Per il mio amico Natale, che ama sentirsi immerso nell’azione, quasi
a tu per tu con i protagonisti, è più auspicabile una posizione abbastanza
avanzata, non proprio sotto lo schermo, ma neanche troppo distante. Per
la Nuccia, che preferisce concedersi una certa prospettiva da cui giudicare
le cose e, comunque, ha in odio i rumori violenti, va molto meglio, invece,
una poltrona un po’ verso il fondo, e che sia a doverosa distanza, mi
raccomando, dalle casse stereo. Per tutti, di solito, è meglio un
posto davanti al quale non sia seduto un gigante in cappello a cilindro
e meglio ancora se i sedili accanto sono liberi, in modo da poterci sistemare
con una certa comodità cappelli e soprabiti. Non è facile, quando
si entra in una sala, soddisfare tutte le proprie diverse necessità, specialmente
se si è in gruppo, ma decidere dove sedersi non è neanche un’impresa impossibile.
Tutti siamo in grado di valutare la situazione, compesare rapidamente
vantaggi e svantaggi e fare la nostra scelta. Se le circostanze si
rivelano irrimediabilmente avverse, o se sbagliamo nel fare i nostri calcoli,
non potremo eludere una certa scomodità, ma sarà, se non altro, colpa nostra,
perché siamo arrivati troppo tardi o non abbiamo tenuto conto di qualche
fattore nella costruzione del necessario algoritmo mentale.
Ma
trovarsi assegnato – maledizione! – un posto che proprio non ti piace,
in una delle poche zone affollate di un locale mezzo vuoto, accanto a degli
estranei rumorosi e molesti, in prossimità degli altoparlanti e in posizione
tale da dovere piegare il collo in un angolo innaturale, e tutto perché
un computer, e chi lo ha programmato, ha deciso, in nome di chissà quale
criterio, che quello era il miglior posto disponibile quando hai comprato
il biglietto, be’, questo significa soltanto unire al danno le beffe.

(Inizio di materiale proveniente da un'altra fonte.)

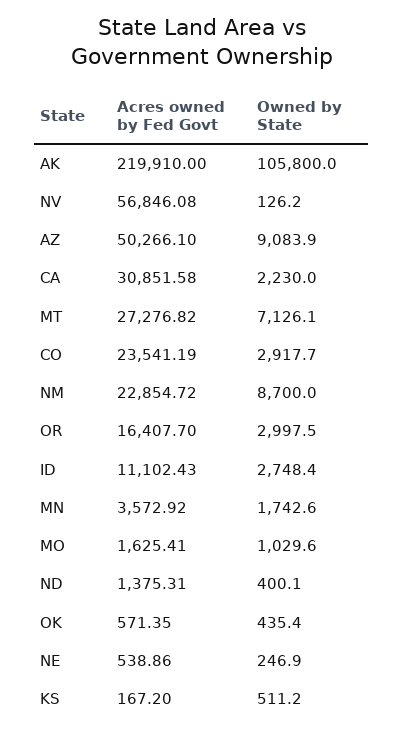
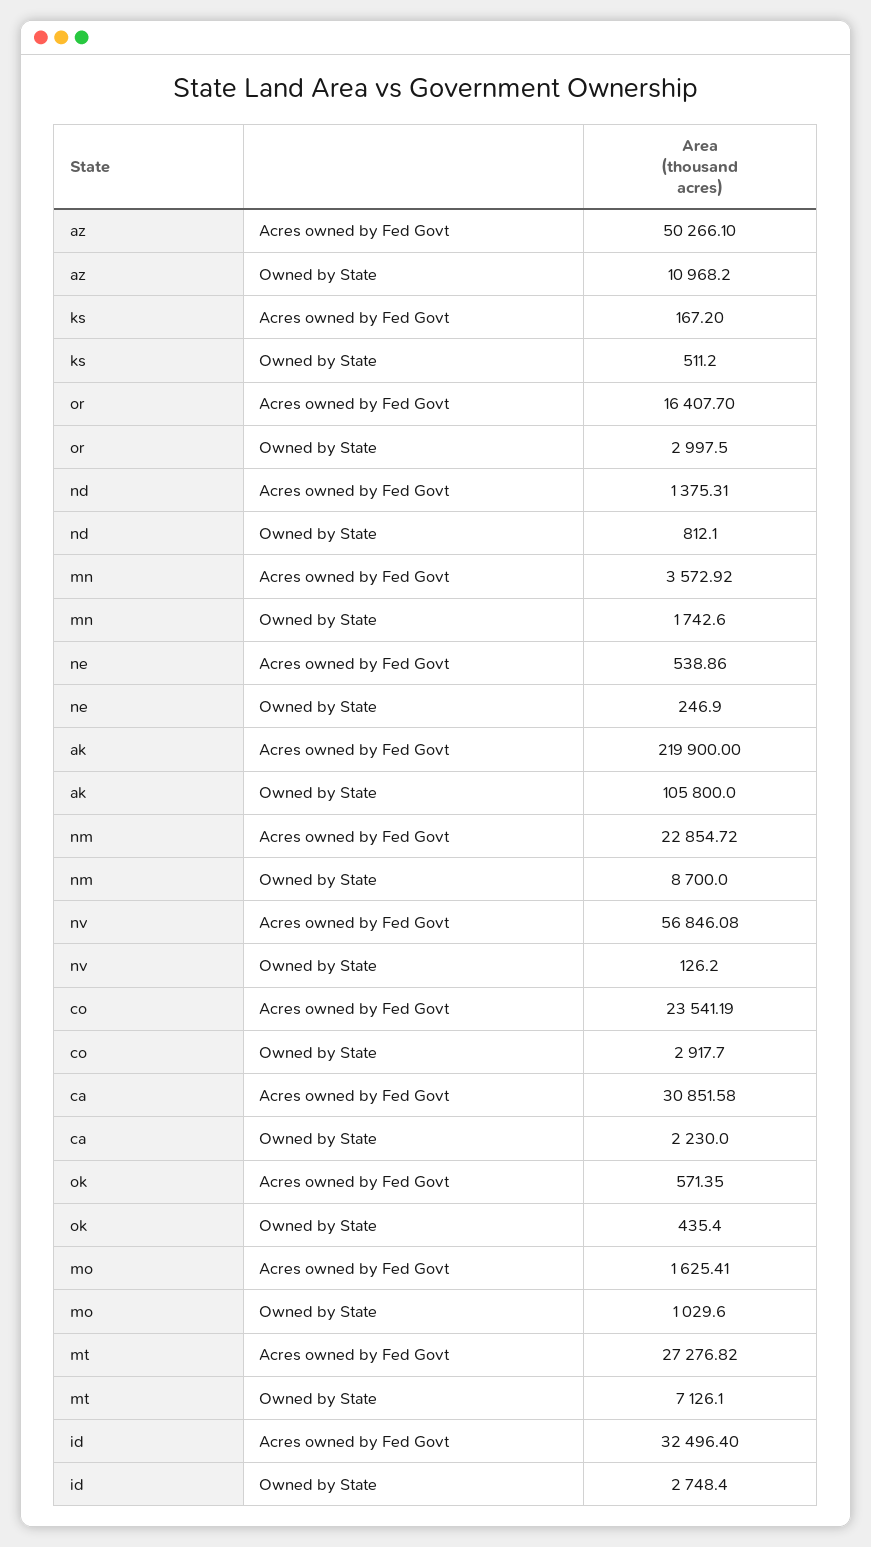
  {
    "Acres owned by Fed Govt": {
-     "AK": 219910,
+     "AK": 219900,
      "NV": 56846.08,
      "AZ": 50266.1,
      "CA": 30851.58,
      "MT": 27276.82,
      "CO": 23541.19,
      "NM": 22854.72,
      "OR": 16407.7,
-     "ID": 11102.43,
+     "ID": 32496.4,
      "MN": 3572.92,
      "MO": 1625.41,
      "ND": 1375.31,
      "OK": 571.35,
      "NE": 538.86,
      "KS": 167.2
    },
    "Owned by State": {
      "AK": 105800,
      "NV": 126.2,
-     "AZ": 9083.9,
+     "AZ": 10968.2,
      "CA": 2230,
      "MT": 7126.1,
      "CO": 2917.7,
      "NM": 8700,
      "OR": 2997.5,
      "ID": 2748.4,
      "MN": 1742.6,
      "MO": 1029.6,
-     "ND": 400.1,
+     "ND": 812.1,
      "OK": 435.4,
      "NE": 246.9,
      "KS": 511.2
    }
  }

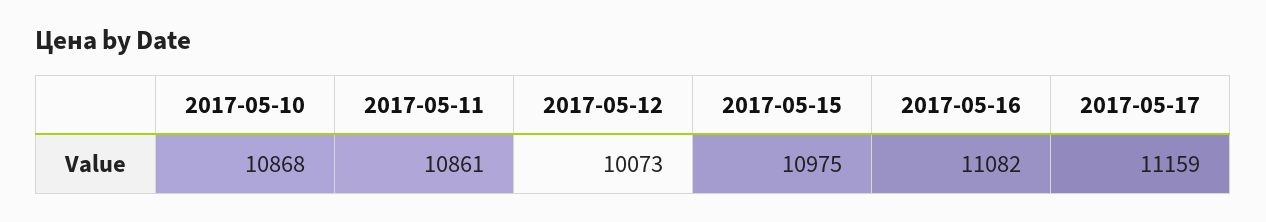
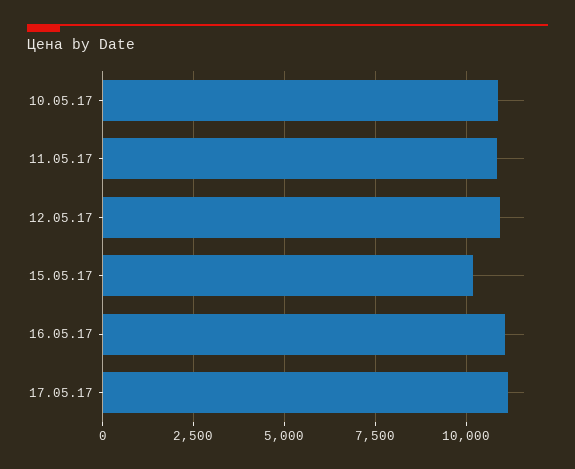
  {
    "2017-05-10": 10868,
    "2017-05-11": 10861,
-   "2017-05-12": 10073,
+   "2017-05-12": 11000,
-   "2017-05-15": 10975,
+   "2017-05-15": 10250,
    "2017-05-16": 11082,
    "2017-05-17": 11159
  }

E non ditemi che in queste evenienze, se appena ce n’è la possibilità,
nessuno ti vieta di non badare al numero che ti hanno assegnato e sederti
dove vuoi. A parte il fatto che quando una norma può essere elusa
senza problemi tanto vale abolirla, e che, dovunque uno decida di sedersi,
le possibilità che arrivi qualche rompicoglioni regolarmente munito di
biglietto a reclamare quel posto sono comunque altissime, la questione
è tutta di principio. Quel metodo, per comodo e ragionevole che possa
sembrare, espropria i cittadini spettatori di un diritto, tutto sommato,
fondamentale: quello di decidere quali criteri applicare in una circostanza
che ne ammette diversi.
Non si tratta, capite, di voler fare
il proprio comodo costi quel che costi, di puntare diritti, nel caso, al
posto che si desidera a costo di far alzare qualcun altro con la violenza.
Quello lo so anch’io che non si può fare. Se un certo bene
non è disponibile, per esempio perché ci è arrivato prima qualcun altro,
be’, si dice “peccato” e ci si rinuncia. Ma ciascuno ha i propri
criteri per minimizzare i danni e massimizzare i vantaggi e bisogna ben
lasciarglieli usare. Altrimenti si finirebbe per vivere in una società
a confronto della quale la Repubblica ideale di Platone e la Città del
Sole del Campanella, tanto per citare due noti modelli di convivenza repressiva,
sembrerebbero due esempi di tolleranza spinta fin quasi al lassismo. E
se pensate che questo discorso sia troppo solenne per una questione banale
come quella del posto al cinematografo, provate a riflettere su quanto
sono diffusi i computer nella pubblica amministrazione e a quali utili
applicazioni in quel senso potrebbero prestarsi e poi mi direte.